April 24, 2012

What is my motivation?

God is convicting me about my shallow motivations and sometimes going through the motions without the right attitude. While doing the right thing is important, I too easily do it out of duty or obligation rather than loving obedience to God. Today’s devotional verse heightens that conviction. 
For the love of Christ controls us, because we have concluded this: that one has died for all, therefore all have died; and he died for all, that those who live might no longer live for themselves but for him who for their sake died and was raised. (2 Corinthians 5:14–15)
Nothing could be plainer; God wants my actions under the motivation of His love. Lest I think that love is about feeling like it or having a loving attitude, these verses quickly add that His love led Jesus to die for us. He wasn’t being dutiful, faking it, or filled with gushy emotion. In Gethsemane, He asked, “If possible, let this cup pass from me” indicating He would rather not, yet He also said, “Not my will but Thine be done” showing His total commitment to obedience. The love of God controlled Him and because it did, sinners can have eternal life.

But this love is costly. Faking it is not. In fact, faking it could be motivated by personal gain. If I look good or “spiritual” in the eyes of others, then I might think that is credit to my account.

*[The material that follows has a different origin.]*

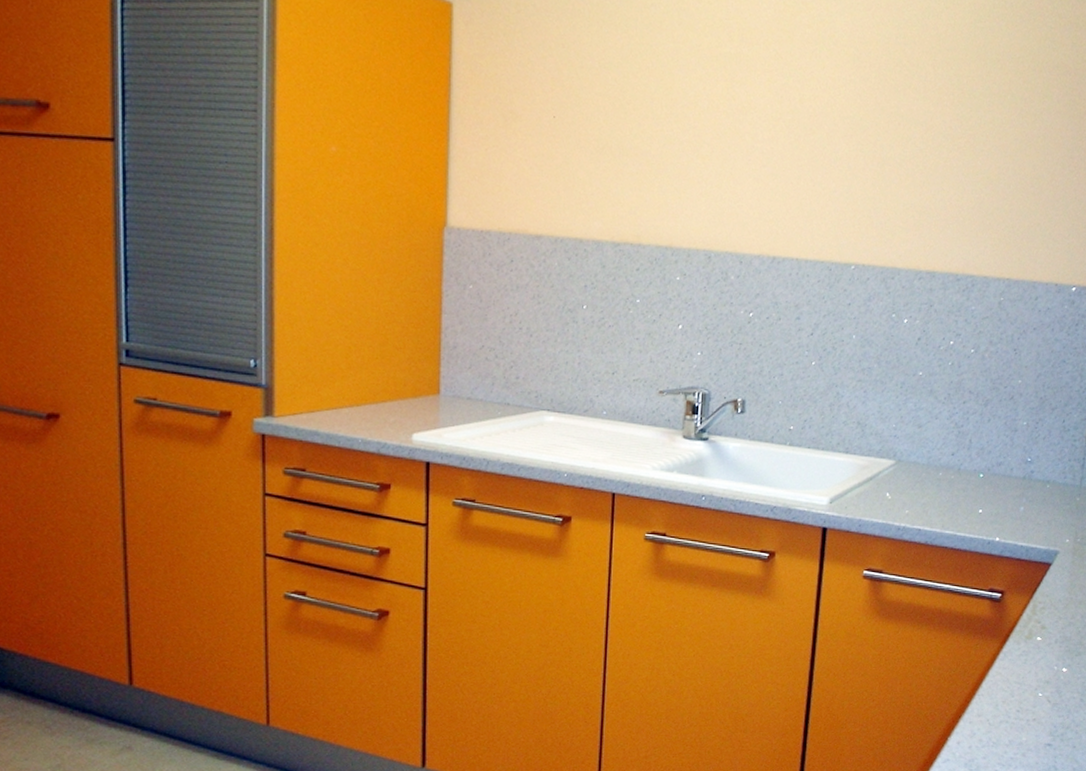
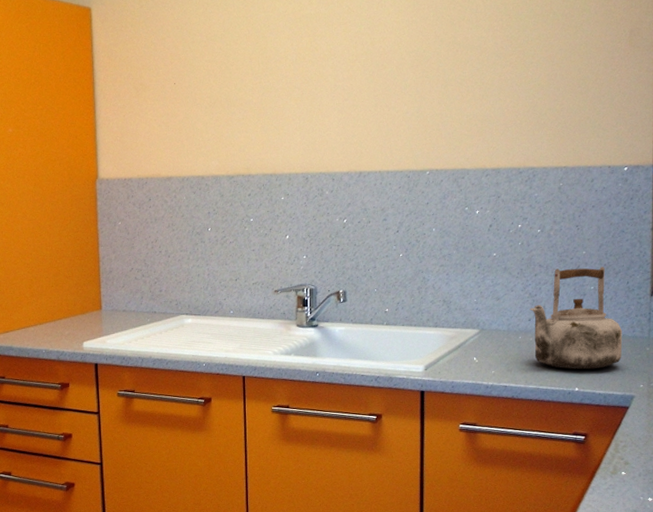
kettle: none [954,397,1053,518] -> present [530,267,623,370]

However, demonstrating the love of God is never about living for my own benefit and pleasure, but living for Him. This is not a surface, rote, or duty kind of obedience, but one that comes from the heart.

Genuine love may not be appreciated. Christ died for “all” but do “all” even care? Does Jesus receive praise, thanksgiving or allegiance from those for whom He died? Even those of us who believe in Him are often ungrateful and quick to take glory for ourselves when it belongs to Him. Not only that, I can be hurt and offended when I serve others and they do not show any appreciation for my efforts. Those negative responses show me that my love is often more “my” doing it than being motivated by Him. 

The phrase about this love controlling us keeps echoing in my heart. Loving others should never come from a sense that I should. It is supposed to come from a force so deep in me that it permeates all that I am and motivates what I do, even without thinking about it. The love of Christ is not calculating or trying harder. It just is.

I like the story about a middle-aged business executive who seems to have a better handle on this love than I do. One day he approached the front entrance of the office building in which he worked. A young feminist came up at the same moment, so he stepped back and held the door open for her to pass on through. She looked at him and said with annoyance, “Don’t hold the door for me just because I’m a lady.”

To her surprise, he smiled and replied, “I’m not. I’m holding it open because I’m a gentleman.”


Lord, this is an ongoing challenge. Loving others must come from You, for in myself I am totally selfish. As You give opportunity, prompt from within that attitude that others are more important than myself. May I continually realize that nothing is more important than living for You — who died and rose again for me.